The Mother Road

By David Glenn Cox

The Mother road is the stuff of which legends are made and yet, she’s real. Even if she weren’t real, it would be necessary to make her up. Every country or continent needs such a road, a mythical road which leads to a golden paradise. A road of dreams and mythology, where the poor and disheveled can make their way to the promised land and return prosperous and golden, wrapped in happy endings. Before the interstates and before super highways, it was the road across America. Before, the invention of the automobile, if you wanted to travel, you took the train or you walked.

Derelict house at Ragdoll on Route 66 California

Travel was unlikely and uncommon, travelers for the most part, were well healed, to be able to stay in hotels and eat in restaurants. Route 66 was established in 1926, but the signs weren’t erected until a year later. This road was itself was a sign of changing times, a sign of new things and a changing world.
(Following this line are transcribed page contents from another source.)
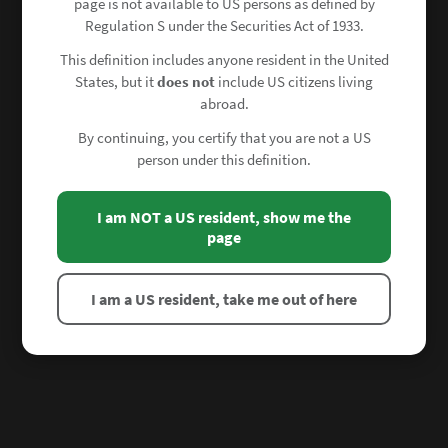
page is not available to US persons as defined by
Regulation S under the Securities Act of 1933.
This definition includes anyone resident in the United
States, but it
does not
include US citizens living
abroad.
By continuing, you certify that you are not a US
person under this definition.
I am NOT a US resident, show me the
page
I am a US resident, take me out of here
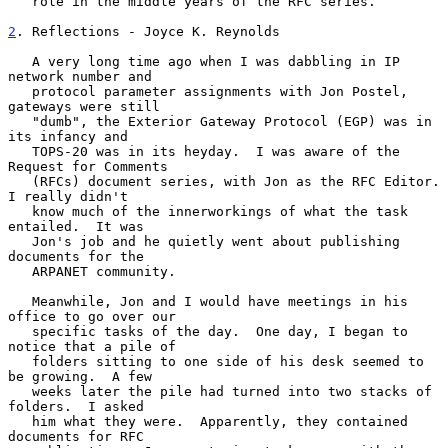
   role in the middle years of the RFC series.

2
. Reflections - Joyce K. Reynolds
   A very long time ago when I was dabbling in IP 
network number and

   protocol parameter assignments with Jon Postel, 
gateways were still

   "dumb", the Exterior Gateway Protocol (EGP) was in 
its infancy and

   TOPS-20 was in its heyday.  I was aware of the 
Request for Comments

   (RFCs) document series, with Jon as the RFC Editor.  
I really didn't

   know much of the innerworkings of what the task 
entailed.  It was

   Jon's job and he quietly went about publishing 
documents for the

   ARPANET community.

   Meanwhile, Jon and I would have meetings in his 
office to go over our

   specific tasks of the day.  One day, I began to 
notice that a pile of

   folders sitting to one side of his desk seemed to 
be growing.  A few

   weeks later the pile had turned into two stacks of 
folders.  I asked

   him what they were.  Apparently, they contained 
documents for RFC
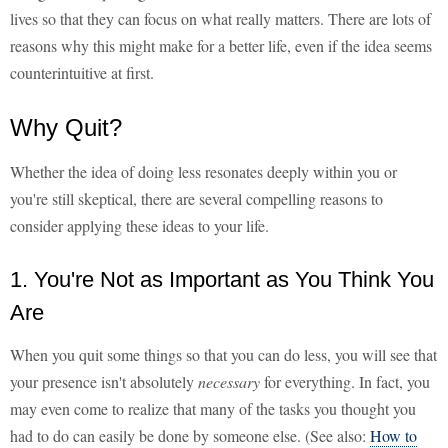
lives so that they can focus on what really matters. There are lots of
reasons why this might make for a better life, even if the idea seems
counterintuitive at first.
Why Quit?
Whether the idea of doing less resonates deeply within you or
you're still skeptical, there are several compelling reasons to
consider applying these ideas to your life.
1. You're Not as Important as You Think You
Are
When you quit some things so that you can do less, you will see that
your presence isn't absolutely
necessary
for everything. In fact, you
may even come to realize that many of the tasks you thought you
had to do can easily be done by someone else. (See also:
How to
Route 66 was a highway across America and while we take that all quite casually today, in the 1920’s or 30’s it was as novel an idea as the latest i-phone. America was a rural nation of farms and small towns, where you were born was most likely, where you would stay.

1918 Case 10-18

Mechanization turned America upside down, farm boys dreamed as they’d always dreamed; only now, there were jobs available in factories far from home. The water pump and the tractor had changed farm life and these machines were themselves, built in factories by former farm workers. Built in Chicago or Omaha or Stillwater, Minnesota because transportation in this country was so rudimentary, it was easier to open multiple factories, than it was to ship heavy goods.

The World War had also changed American boys. Over a million young men had been overseas and how ya gonna keep em down on the farm, after they’ve seen Paree? Indeed, either trying to bury the nightmares of war or seeking dreams of the future, the answer was to be found down that road, either direction, made no difference. They’d been here and they wanted more. They didn’t want to live and die hoeing a small patch of Earth, the world was alive and these men wanted to experience it and to be a part of it. This was the roaring 20’s, filled with jobs, prosperity and excitement.

Like the generation before, she offered, someplace better, as anyplace was better than here. This is the road of Woody Guthrie and John Steinbeck’s Joad family.

Tom Joad repaired a bad connecting rod along this road. The Joad’s buried Grand pa along this road and Woody Guthrie wrote about the California Highway Patrol turning back anyone without $50 in their pocket at the state line. This was a road of struggle, winding through small towns, transient camps and crooked cops. As the millions headed down this road, the merchants prospered, selling gas, food, water, fixing flats and business was good.

The Grapes of Wrath

For the traveler, this wasn’t today’s high speed interstate run. Top speed in a thirties vintage car was forty-five, miles per hour, no radio, no heater and no air conditioning.

Loaded with family and belongings, you’d be lucky to make 300 miles per day. From Chicago to California, meant a week to ten days, of road dust by day and hard ground at night, always with the ever present fear of not making it, of a breakdown and then what? Tom Joad said it best, “Don’t take no courage to do somethin, when you ain’t got no other choice.”

It was 1938, before all of Route 66 was finally paved. It’s hard to imagine, a federal highway, no more than a graded dirt road. It was a different America, but with Americans seeking out the same things, we still seek today. By the 1950’s the Interstate Highways system and modern autos with radio, heater, whitewalls and air conditioning, did her in.

Route 66. Santa Rosa. The Route 66 Restaurant.

No longer was travel a struggle or an ordeal, with limited access and high speed you could do 300 miles before lunch, but all you see is highway. On the mother road, you saw America, the pretty parts and the not so, pretty parts. When you’d arrived, you’d done something, you’d always remember. The story of the time you crossed a continent in an open car, not much different than crossing in a covered wagon, a generation or so before.

It is a page out of our history; it is this road which leads us from our past to the present.

This road which pioneered, truck stops, chain gas stations and food to go, also pioneered motor courts, camp grounds and travel associations. The effort is gone, along with the scenery, along with the experience of being someplace new. Today, it’s a blur; the rest stops are all the same in Omaha or Oakland, the same hamburger stands and gas stations. All choreographed and color co-coordinated, Portland Maine to Portland Oregon.

Just history now, duded up gas stations and commemorative plaques. Once, this was the mother road, Main Street USA, if you didn’t like where you were, it was the road out. It was the freedom road, across America. Better still, it was the freedom road through America.